TASK INSTRUCTIONS:
1 – In the forum thread about comparing document similarity, how many rows does the reply say 1200 examples produce when fed to the data to similarity operator?
2 – Copy word for word the part of the forum thread about document similarity that opens with the words containing "Accepted answers" and closes with "document C, then D, ...".
3 – Write the next part of the forum thread about document similarity, starting after its final sentence.

## BEGIN PASSAGE GIVEN

Find more posts tagged with

AI Studio

Accepted answers

All comments

etharpe

Any ideas on this, anyone? I imagine the solution would be to create some kind of loop:
First, Rapidminer creates a compiled list of the tokens in all the documents
Second, based on that list, Rapidminer compares the similarity of document A to document B, then C, then D, ...
Third, Rapidminer compares similarity of document B to document C, then D, ...
Fourth, Rapidminer compares similarity of document C to document D, then E, ...

Problem is, I have no idea how to do this!

Eagerly awaiting your thoughts, and thank you.

Andrew2

Hello

If you input 1200 examples to the data to similarity operator you will get 1200*1199 pairs - 1.4 million rows - so you're probably getting memory issues. My suggestion is to use the similarity to data operator to turn the similarity result back into an example set and see if this displays more efficiently. If not, I would write the result to the repository, a database or a file and I would disconnect the result from the output so that it does not display at all.

## END PASSAGE GIVEN
## BEGIN DATASET

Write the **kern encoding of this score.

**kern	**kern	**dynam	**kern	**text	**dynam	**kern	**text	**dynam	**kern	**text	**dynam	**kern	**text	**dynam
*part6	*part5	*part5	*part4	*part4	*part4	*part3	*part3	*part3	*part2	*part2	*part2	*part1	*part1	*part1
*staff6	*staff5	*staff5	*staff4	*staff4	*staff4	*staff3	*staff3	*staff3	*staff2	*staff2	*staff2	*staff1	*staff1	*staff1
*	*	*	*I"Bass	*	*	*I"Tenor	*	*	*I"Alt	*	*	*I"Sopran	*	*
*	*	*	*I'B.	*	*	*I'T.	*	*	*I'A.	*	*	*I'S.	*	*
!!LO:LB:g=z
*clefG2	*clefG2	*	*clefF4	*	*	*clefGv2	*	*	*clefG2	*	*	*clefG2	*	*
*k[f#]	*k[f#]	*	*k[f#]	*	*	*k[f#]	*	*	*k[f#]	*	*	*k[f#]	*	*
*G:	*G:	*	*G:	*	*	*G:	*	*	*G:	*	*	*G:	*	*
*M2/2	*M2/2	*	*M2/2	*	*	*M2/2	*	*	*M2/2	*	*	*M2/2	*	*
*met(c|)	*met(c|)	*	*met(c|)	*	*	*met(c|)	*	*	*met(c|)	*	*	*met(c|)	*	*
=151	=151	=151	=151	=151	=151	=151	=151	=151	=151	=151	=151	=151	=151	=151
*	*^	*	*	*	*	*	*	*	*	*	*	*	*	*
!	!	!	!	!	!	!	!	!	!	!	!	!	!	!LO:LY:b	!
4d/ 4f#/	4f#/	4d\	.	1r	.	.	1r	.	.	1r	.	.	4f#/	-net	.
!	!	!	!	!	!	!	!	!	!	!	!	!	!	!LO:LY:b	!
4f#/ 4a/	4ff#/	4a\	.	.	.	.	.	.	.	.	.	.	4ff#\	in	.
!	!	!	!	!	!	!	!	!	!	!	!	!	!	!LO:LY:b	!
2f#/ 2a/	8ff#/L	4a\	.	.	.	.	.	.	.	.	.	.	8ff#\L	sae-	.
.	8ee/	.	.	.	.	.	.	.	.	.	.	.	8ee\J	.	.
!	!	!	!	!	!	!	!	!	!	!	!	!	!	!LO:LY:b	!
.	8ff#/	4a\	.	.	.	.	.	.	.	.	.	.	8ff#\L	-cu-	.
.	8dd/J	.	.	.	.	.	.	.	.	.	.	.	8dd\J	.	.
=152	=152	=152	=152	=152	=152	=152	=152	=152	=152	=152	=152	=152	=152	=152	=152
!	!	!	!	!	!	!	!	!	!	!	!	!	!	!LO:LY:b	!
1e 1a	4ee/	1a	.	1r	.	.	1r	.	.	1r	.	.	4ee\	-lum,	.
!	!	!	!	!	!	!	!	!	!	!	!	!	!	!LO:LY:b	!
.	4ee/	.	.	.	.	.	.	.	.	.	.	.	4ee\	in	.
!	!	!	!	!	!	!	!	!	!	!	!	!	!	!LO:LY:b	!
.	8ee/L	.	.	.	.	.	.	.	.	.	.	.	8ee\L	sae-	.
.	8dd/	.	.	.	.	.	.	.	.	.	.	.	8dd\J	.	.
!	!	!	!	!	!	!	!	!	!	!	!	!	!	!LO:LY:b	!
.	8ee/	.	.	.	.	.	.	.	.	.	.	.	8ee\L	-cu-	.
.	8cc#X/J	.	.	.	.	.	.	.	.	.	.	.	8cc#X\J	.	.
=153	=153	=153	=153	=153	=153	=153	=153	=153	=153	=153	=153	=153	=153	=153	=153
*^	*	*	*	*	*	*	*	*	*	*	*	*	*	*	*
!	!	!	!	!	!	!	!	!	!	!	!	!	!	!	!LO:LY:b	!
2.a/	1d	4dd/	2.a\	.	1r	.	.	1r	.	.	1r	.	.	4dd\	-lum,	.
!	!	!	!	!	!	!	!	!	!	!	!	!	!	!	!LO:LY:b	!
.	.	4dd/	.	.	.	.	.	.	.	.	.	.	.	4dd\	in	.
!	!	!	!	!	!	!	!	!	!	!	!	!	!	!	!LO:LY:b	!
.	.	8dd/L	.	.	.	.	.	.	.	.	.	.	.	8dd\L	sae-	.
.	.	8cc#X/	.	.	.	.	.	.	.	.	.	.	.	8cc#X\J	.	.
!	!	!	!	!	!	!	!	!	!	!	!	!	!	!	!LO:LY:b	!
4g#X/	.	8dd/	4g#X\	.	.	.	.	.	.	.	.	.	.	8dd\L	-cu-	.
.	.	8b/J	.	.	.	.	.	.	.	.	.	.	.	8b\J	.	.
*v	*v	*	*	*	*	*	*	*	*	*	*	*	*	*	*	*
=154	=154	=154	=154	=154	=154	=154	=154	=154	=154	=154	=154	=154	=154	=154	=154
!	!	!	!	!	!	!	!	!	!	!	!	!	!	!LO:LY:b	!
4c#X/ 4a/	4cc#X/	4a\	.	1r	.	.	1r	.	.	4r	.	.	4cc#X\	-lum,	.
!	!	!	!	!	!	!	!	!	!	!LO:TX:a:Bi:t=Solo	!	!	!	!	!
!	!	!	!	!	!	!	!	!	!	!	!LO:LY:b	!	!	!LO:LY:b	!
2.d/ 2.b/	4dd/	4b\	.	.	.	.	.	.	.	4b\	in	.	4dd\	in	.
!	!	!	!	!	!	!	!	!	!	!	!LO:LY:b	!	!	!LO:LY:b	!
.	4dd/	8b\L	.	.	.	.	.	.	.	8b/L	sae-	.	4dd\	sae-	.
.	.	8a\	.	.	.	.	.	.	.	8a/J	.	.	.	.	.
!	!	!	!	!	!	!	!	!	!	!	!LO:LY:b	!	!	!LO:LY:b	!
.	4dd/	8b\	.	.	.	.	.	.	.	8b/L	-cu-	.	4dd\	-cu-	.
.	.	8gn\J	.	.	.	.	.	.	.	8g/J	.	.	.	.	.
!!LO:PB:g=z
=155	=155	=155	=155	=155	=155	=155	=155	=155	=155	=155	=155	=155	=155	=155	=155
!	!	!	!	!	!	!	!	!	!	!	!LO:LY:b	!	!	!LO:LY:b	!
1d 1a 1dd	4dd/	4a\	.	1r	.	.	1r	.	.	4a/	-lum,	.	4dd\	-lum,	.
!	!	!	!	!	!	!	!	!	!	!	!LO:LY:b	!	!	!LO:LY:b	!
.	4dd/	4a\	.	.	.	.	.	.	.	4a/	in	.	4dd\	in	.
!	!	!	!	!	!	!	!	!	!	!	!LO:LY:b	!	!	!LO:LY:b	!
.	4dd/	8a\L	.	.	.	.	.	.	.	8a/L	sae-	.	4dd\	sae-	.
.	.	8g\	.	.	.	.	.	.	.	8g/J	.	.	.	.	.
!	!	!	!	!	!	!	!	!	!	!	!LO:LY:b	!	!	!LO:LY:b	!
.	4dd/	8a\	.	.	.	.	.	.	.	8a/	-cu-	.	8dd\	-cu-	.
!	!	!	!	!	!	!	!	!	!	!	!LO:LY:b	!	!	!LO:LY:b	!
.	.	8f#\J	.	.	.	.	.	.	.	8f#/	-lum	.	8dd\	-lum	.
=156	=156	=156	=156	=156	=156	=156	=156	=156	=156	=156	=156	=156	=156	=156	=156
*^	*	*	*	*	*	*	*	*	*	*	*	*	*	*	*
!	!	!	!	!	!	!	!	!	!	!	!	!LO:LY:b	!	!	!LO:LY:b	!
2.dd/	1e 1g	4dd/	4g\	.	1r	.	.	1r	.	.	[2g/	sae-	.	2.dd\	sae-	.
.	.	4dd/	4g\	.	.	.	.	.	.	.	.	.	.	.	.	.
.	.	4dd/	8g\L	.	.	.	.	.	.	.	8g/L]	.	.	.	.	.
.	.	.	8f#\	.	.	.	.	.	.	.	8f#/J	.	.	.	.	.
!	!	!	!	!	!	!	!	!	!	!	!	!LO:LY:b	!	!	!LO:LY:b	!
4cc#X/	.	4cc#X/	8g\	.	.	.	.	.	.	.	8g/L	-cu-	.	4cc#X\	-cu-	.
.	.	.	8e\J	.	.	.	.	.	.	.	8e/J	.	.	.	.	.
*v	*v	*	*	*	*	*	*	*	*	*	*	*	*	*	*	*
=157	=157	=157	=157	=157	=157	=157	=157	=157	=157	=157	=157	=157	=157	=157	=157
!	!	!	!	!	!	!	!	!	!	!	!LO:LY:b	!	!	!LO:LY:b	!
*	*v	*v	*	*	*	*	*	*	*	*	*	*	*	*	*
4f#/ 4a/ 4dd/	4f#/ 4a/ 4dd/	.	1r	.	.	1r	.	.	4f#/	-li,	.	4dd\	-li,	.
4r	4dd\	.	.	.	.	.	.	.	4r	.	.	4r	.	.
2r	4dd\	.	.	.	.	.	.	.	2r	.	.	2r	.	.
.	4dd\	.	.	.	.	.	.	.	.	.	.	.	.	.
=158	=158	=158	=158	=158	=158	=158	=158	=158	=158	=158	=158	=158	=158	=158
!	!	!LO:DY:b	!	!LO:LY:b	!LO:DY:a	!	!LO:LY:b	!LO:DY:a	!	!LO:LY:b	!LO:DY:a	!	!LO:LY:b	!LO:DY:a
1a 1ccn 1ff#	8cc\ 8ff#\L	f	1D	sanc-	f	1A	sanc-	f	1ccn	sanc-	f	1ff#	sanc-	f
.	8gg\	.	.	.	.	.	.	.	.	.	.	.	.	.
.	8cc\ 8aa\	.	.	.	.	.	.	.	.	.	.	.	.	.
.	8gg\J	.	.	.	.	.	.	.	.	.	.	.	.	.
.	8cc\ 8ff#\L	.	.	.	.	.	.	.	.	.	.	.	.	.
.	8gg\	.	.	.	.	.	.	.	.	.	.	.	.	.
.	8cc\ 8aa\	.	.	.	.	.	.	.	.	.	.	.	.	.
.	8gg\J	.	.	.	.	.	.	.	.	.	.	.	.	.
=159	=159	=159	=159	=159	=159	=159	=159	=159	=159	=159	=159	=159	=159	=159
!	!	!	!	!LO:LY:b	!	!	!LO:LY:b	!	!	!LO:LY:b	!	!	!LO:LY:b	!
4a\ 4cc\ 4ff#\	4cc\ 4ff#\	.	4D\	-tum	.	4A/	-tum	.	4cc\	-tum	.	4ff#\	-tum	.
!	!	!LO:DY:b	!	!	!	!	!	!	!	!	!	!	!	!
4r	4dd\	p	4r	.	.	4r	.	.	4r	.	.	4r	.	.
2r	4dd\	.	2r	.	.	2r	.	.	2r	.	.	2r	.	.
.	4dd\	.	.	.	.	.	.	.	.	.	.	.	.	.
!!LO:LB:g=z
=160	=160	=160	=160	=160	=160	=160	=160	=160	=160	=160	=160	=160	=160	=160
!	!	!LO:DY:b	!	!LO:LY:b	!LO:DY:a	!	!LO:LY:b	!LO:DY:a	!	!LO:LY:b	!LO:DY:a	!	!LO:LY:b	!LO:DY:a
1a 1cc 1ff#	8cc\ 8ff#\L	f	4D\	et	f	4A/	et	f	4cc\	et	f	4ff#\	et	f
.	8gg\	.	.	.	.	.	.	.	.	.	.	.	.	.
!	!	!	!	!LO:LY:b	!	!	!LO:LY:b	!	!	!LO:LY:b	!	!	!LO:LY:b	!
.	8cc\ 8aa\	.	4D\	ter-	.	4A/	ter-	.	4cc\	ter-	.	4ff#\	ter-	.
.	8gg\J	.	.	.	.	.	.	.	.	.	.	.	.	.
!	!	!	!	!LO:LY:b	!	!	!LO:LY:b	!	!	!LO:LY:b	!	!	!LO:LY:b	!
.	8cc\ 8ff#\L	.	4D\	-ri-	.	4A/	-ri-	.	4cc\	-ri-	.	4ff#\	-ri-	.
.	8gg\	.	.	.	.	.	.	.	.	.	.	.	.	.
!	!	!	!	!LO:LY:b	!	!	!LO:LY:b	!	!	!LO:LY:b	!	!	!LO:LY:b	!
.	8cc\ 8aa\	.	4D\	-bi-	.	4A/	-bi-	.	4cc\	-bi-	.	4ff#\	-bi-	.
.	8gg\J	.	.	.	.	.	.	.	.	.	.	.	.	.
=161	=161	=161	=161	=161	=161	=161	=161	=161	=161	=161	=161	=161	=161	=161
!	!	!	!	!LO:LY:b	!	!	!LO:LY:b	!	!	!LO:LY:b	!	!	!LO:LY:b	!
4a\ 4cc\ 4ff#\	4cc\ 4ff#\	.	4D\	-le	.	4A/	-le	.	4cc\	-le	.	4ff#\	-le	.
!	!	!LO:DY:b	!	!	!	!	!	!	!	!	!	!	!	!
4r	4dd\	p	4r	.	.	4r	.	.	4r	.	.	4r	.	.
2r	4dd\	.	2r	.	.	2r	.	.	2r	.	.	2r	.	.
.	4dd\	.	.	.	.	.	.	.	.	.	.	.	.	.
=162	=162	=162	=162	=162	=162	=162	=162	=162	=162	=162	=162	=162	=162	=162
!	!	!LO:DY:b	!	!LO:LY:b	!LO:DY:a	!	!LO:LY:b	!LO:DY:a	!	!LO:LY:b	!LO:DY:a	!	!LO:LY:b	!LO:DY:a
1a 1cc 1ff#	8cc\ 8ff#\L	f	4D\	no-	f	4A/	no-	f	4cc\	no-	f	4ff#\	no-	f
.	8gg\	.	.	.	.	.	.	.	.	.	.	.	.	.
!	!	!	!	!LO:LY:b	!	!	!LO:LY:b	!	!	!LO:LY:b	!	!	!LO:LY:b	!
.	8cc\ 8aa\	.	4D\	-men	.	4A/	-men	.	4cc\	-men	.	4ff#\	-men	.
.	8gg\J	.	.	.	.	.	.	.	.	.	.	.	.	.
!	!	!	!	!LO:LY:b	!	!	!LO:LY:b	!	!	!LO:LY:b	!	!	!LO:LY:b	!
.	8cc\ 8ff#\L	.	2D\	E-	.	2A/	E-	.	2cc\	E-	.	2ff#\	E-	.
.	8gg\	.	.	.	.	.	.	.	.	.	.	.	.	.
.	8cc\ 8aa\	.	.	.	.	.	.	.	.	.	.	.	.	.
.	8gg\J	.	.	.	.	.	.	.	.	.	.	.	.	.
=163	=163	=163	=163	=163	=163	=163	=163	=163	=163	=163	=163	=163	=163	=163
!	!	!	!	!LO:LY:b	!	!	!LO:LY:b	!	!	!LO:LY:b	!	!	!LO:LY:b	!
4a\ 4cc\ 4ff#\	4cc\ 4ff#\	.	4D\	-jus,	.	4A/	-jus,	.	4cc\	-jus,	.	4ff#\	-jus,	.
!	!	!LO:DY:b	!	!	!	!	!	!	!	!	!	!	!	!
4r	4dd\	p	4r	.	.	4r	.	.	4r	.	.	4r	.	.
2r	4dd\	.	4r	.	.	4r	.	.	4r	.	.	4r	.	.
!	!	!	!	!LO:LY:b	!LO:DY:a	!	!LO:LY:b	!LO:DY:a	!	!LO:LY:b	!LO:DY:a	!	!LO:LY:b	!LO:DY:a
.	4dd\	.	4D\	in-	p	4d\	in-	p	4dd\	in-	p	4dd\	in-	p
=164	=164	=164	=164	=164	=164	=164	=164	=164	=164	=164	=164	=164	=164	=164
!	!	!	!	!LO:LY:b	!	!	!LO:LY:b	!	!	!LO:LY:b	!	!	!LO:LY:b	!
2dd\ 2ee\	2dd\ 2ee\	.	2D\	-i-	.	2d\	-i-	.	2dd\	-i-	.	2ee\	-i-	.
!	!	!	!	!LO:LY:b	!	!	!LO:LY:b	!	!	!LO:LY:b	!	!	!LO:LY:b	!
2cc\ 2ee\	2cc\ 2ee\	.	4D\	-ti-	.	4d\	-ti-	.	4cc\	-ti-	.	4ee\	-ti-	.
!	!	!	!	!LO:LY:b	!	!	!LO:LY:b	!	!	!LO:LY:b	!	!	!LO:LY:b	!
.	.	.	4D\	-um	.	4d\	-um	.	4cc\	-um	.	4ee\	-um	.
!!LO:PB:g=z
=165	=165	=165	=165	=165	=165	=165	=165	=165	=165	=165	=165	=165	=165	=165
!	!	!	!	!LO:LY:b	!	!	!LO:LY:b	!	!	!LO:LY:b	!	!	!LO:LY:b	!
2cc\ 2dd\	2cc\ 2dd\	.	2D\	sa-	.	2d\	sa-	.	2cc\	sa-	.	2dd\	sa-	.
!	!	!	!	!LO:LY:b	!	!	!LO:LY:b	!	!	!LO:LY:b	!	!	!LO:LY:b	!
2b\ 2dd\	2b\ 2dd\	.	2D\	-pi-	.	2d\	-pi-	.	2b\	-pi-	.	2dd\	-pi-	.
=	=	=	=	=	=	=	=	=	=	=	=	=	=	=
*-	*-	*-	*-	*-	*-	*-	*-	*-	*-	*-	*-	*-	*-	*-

## END DATASET

THE REPLIES:
1 – 1200*1199 pairs, about 1.4 million rows.

2 –
Accepted answers

All comments

etharpe

Any ideas on this, anyone? I imagine the solution would be to create some kind of loop:
First, Rapidminer creates a compiled list of the tokens in all the documents
Second, based on that list, Rapidminer compares the similarity of document A to document B, then C, then D, ...
Third, Rapidminer compares similarity of document B to document C, then D, ...

3 –
You can then read the result later and use the filter or sample operators to extract the bits you're interested in.

regards

Andrew

etharpe

Yes, that's done it. Thank you very much.

iinnaanncc

awchisholm wrote:

Hello

If you input 1200 examples to the data to similarity operator you will get 1200*1199 pairs - 1.4 million rows - so you're probably getting memory issues. My suggestion is to use the similarity to data operator to turn the similarity result back into an example set and see if this displays more efficiently. If not, I would write the result to the repository, a database or a file and I would disconnect the result from the output so that it does not display at all.

You can then read the result later and use the filter or sample operators to extract the bits you're interested in.

regards

Andrew

Dear Andrew,

I am able to get Similarity results (which has 3 columns first, second, similarity) with small number of rows on RapidMiner. But when I want to get higher number of row as result of similarity, I get same problem which says Creating Displays and waits forever

As your solution, I want to store similarity results in an excel file or in a database. For example if I want to add an Write to Excel operator, it does not accept similarity as an input. How can export these similarty results into an excel file?

Andrew2

Hello

Use the "simillarity to data" operator to convert to an example set

regards

Andrew

iinnaanncc

Thanks!

maxfax

Even though this is kind of an old topic but my idea fits pretty well.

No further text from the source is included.